Work instructions: Pick every line with "this" from the material below.

Data for analysis:
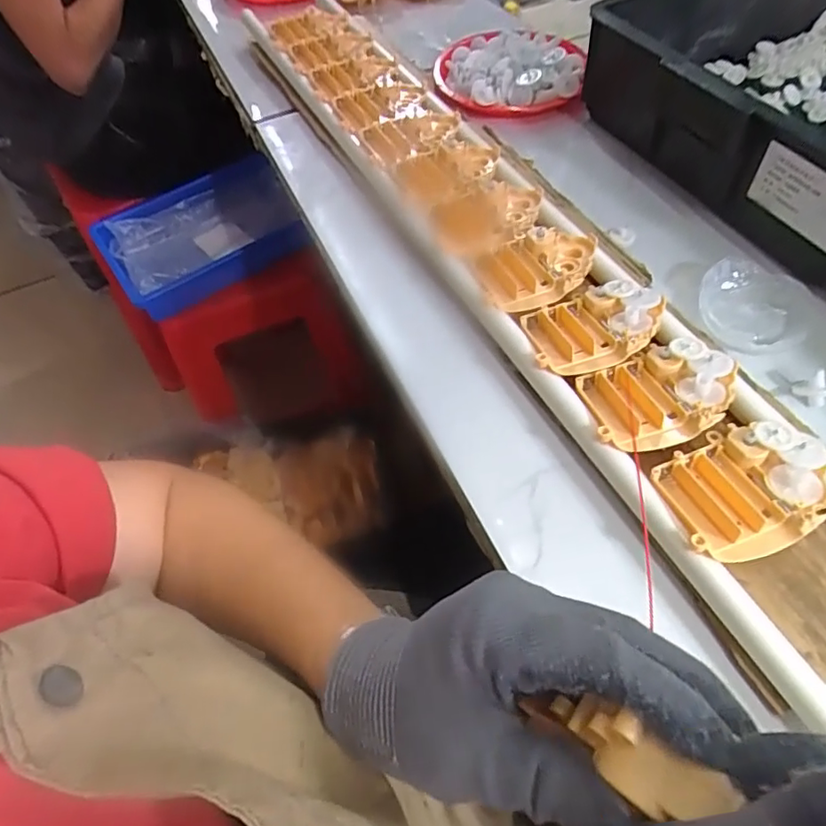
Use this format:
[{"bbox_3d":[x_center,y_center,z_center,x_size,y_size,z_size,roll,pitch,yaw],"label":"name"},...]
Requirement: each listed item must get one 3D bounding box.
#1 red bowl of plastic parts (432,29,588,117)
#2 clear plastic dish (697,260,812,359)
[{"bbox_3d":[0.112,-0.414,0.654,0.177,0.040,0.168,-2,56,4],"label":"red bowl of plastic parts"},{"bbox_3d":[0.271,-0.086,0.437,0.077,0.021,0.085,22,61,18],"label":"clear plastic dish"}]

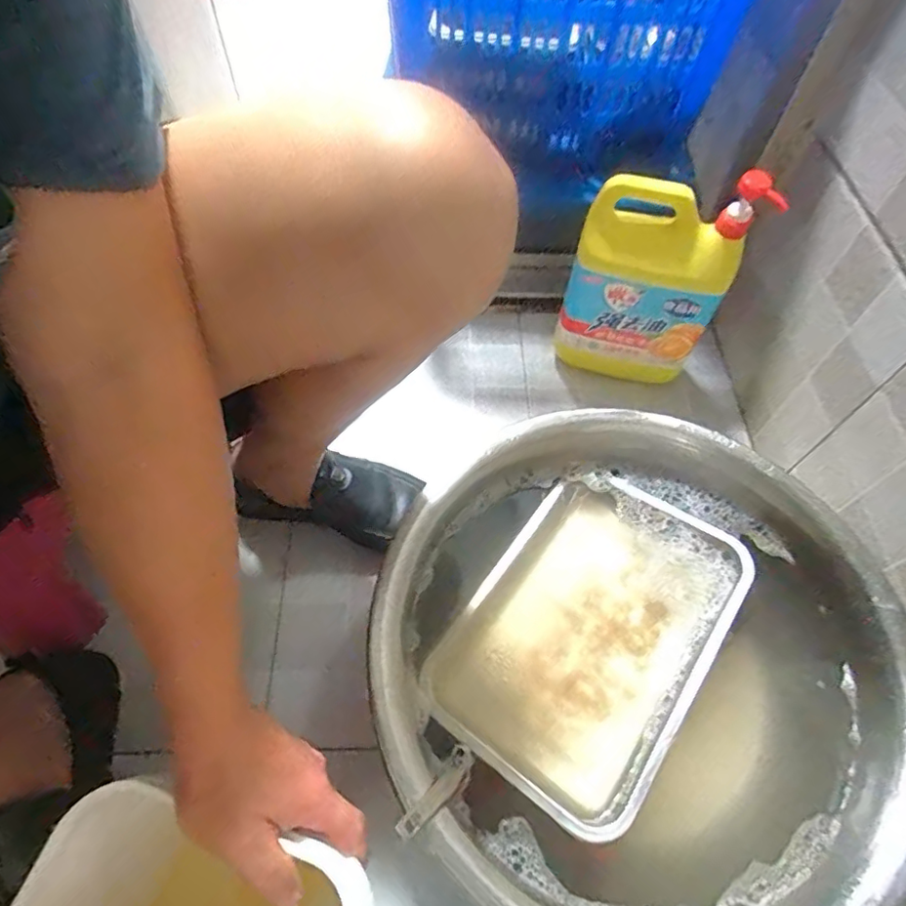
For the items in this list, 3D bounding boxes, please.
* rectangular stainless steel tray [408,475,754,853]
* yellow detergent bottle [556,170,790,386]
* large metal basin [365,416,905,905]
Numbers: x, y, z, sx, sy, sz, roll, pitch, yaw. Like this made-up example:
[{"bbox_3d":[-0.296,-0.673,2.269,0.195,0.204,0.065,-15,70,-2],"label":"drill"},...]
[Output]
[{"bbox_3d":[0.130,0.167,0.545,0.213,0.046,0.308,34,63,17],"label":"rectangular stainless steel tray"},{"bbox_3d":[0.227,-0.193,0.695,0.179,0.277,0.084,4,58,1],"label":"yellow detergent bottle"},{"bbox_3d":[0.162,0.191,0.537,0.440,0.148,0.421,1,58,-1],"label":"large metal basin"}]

--

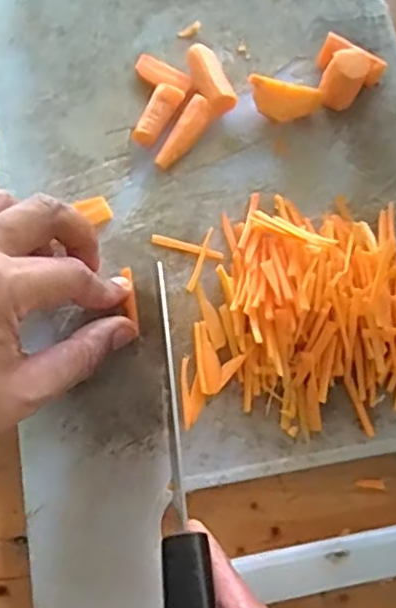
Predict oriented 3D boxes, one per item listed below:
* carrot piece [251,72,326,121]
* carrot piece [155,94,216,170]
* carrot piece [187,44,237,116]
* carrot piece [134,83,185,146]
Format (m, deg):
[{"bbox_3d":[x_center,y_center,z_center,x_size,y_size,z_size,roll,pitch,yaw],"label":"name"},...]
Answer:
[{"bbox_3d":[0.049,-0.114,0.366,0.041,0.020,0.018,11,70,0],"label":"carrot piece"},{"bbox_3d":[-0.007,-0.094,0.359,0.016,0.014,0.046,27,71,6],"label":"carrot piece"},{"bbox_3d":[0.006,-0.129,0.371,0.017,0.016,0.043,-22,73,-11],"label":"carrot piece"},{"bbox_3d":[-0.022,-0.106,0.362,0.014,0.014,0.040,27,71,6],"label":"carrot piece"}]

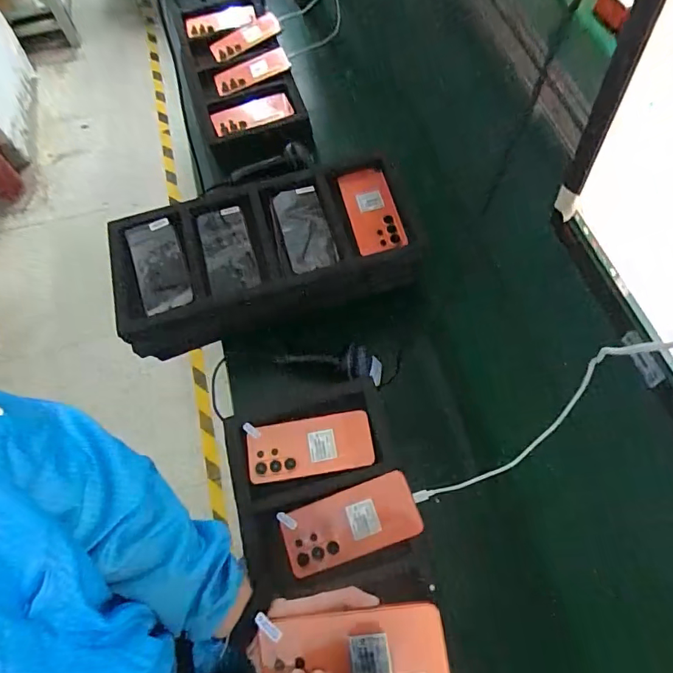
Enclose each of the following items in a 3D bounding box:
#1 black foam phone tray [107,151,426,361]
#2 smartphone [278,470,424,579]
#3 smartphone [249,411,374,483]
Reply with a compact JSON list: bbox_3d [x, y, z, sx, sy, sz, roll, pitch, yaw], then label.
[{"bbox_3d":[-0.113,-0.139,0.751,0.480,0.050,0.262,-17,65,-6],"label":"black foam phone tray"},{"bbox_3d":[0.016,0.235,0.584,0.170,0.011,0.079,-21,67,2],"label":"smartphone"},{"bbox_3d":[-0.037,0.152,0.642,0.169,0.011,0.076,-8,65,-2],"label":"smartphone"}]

...

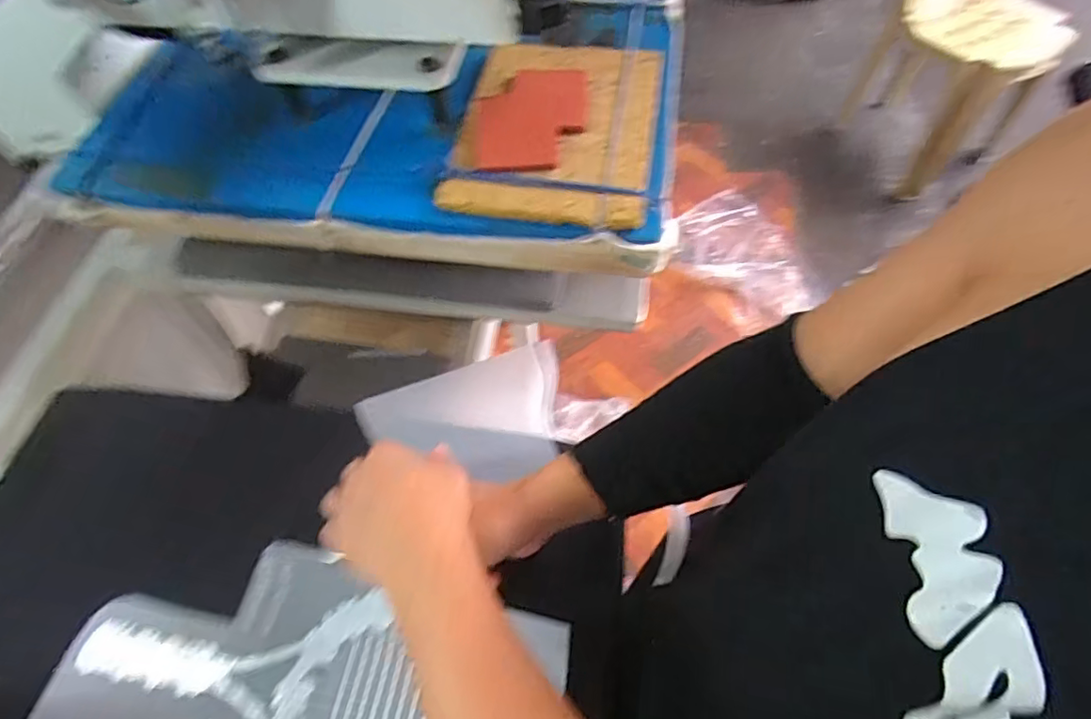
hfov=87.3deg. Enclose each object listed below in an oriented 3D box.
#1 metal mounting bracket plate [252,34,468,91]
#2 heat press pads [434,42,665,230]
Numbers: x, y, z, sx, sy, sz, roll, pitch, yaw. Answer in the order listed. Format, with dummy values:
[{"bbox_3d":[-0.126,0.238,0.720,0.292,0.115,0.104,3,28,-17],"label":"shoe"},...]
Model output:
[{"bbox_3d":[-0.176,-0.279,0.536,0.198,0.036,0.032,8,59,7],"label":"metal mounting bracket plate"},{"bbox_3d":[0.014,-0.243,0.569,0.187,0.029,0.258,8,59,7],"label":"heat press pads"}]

Task solution:
Use this format:
For the items in this list, 3D bounding boxes, please.
Numbers: x, y, z, sx, sy, sz, roll, pitch, yaw. Like this made-up example:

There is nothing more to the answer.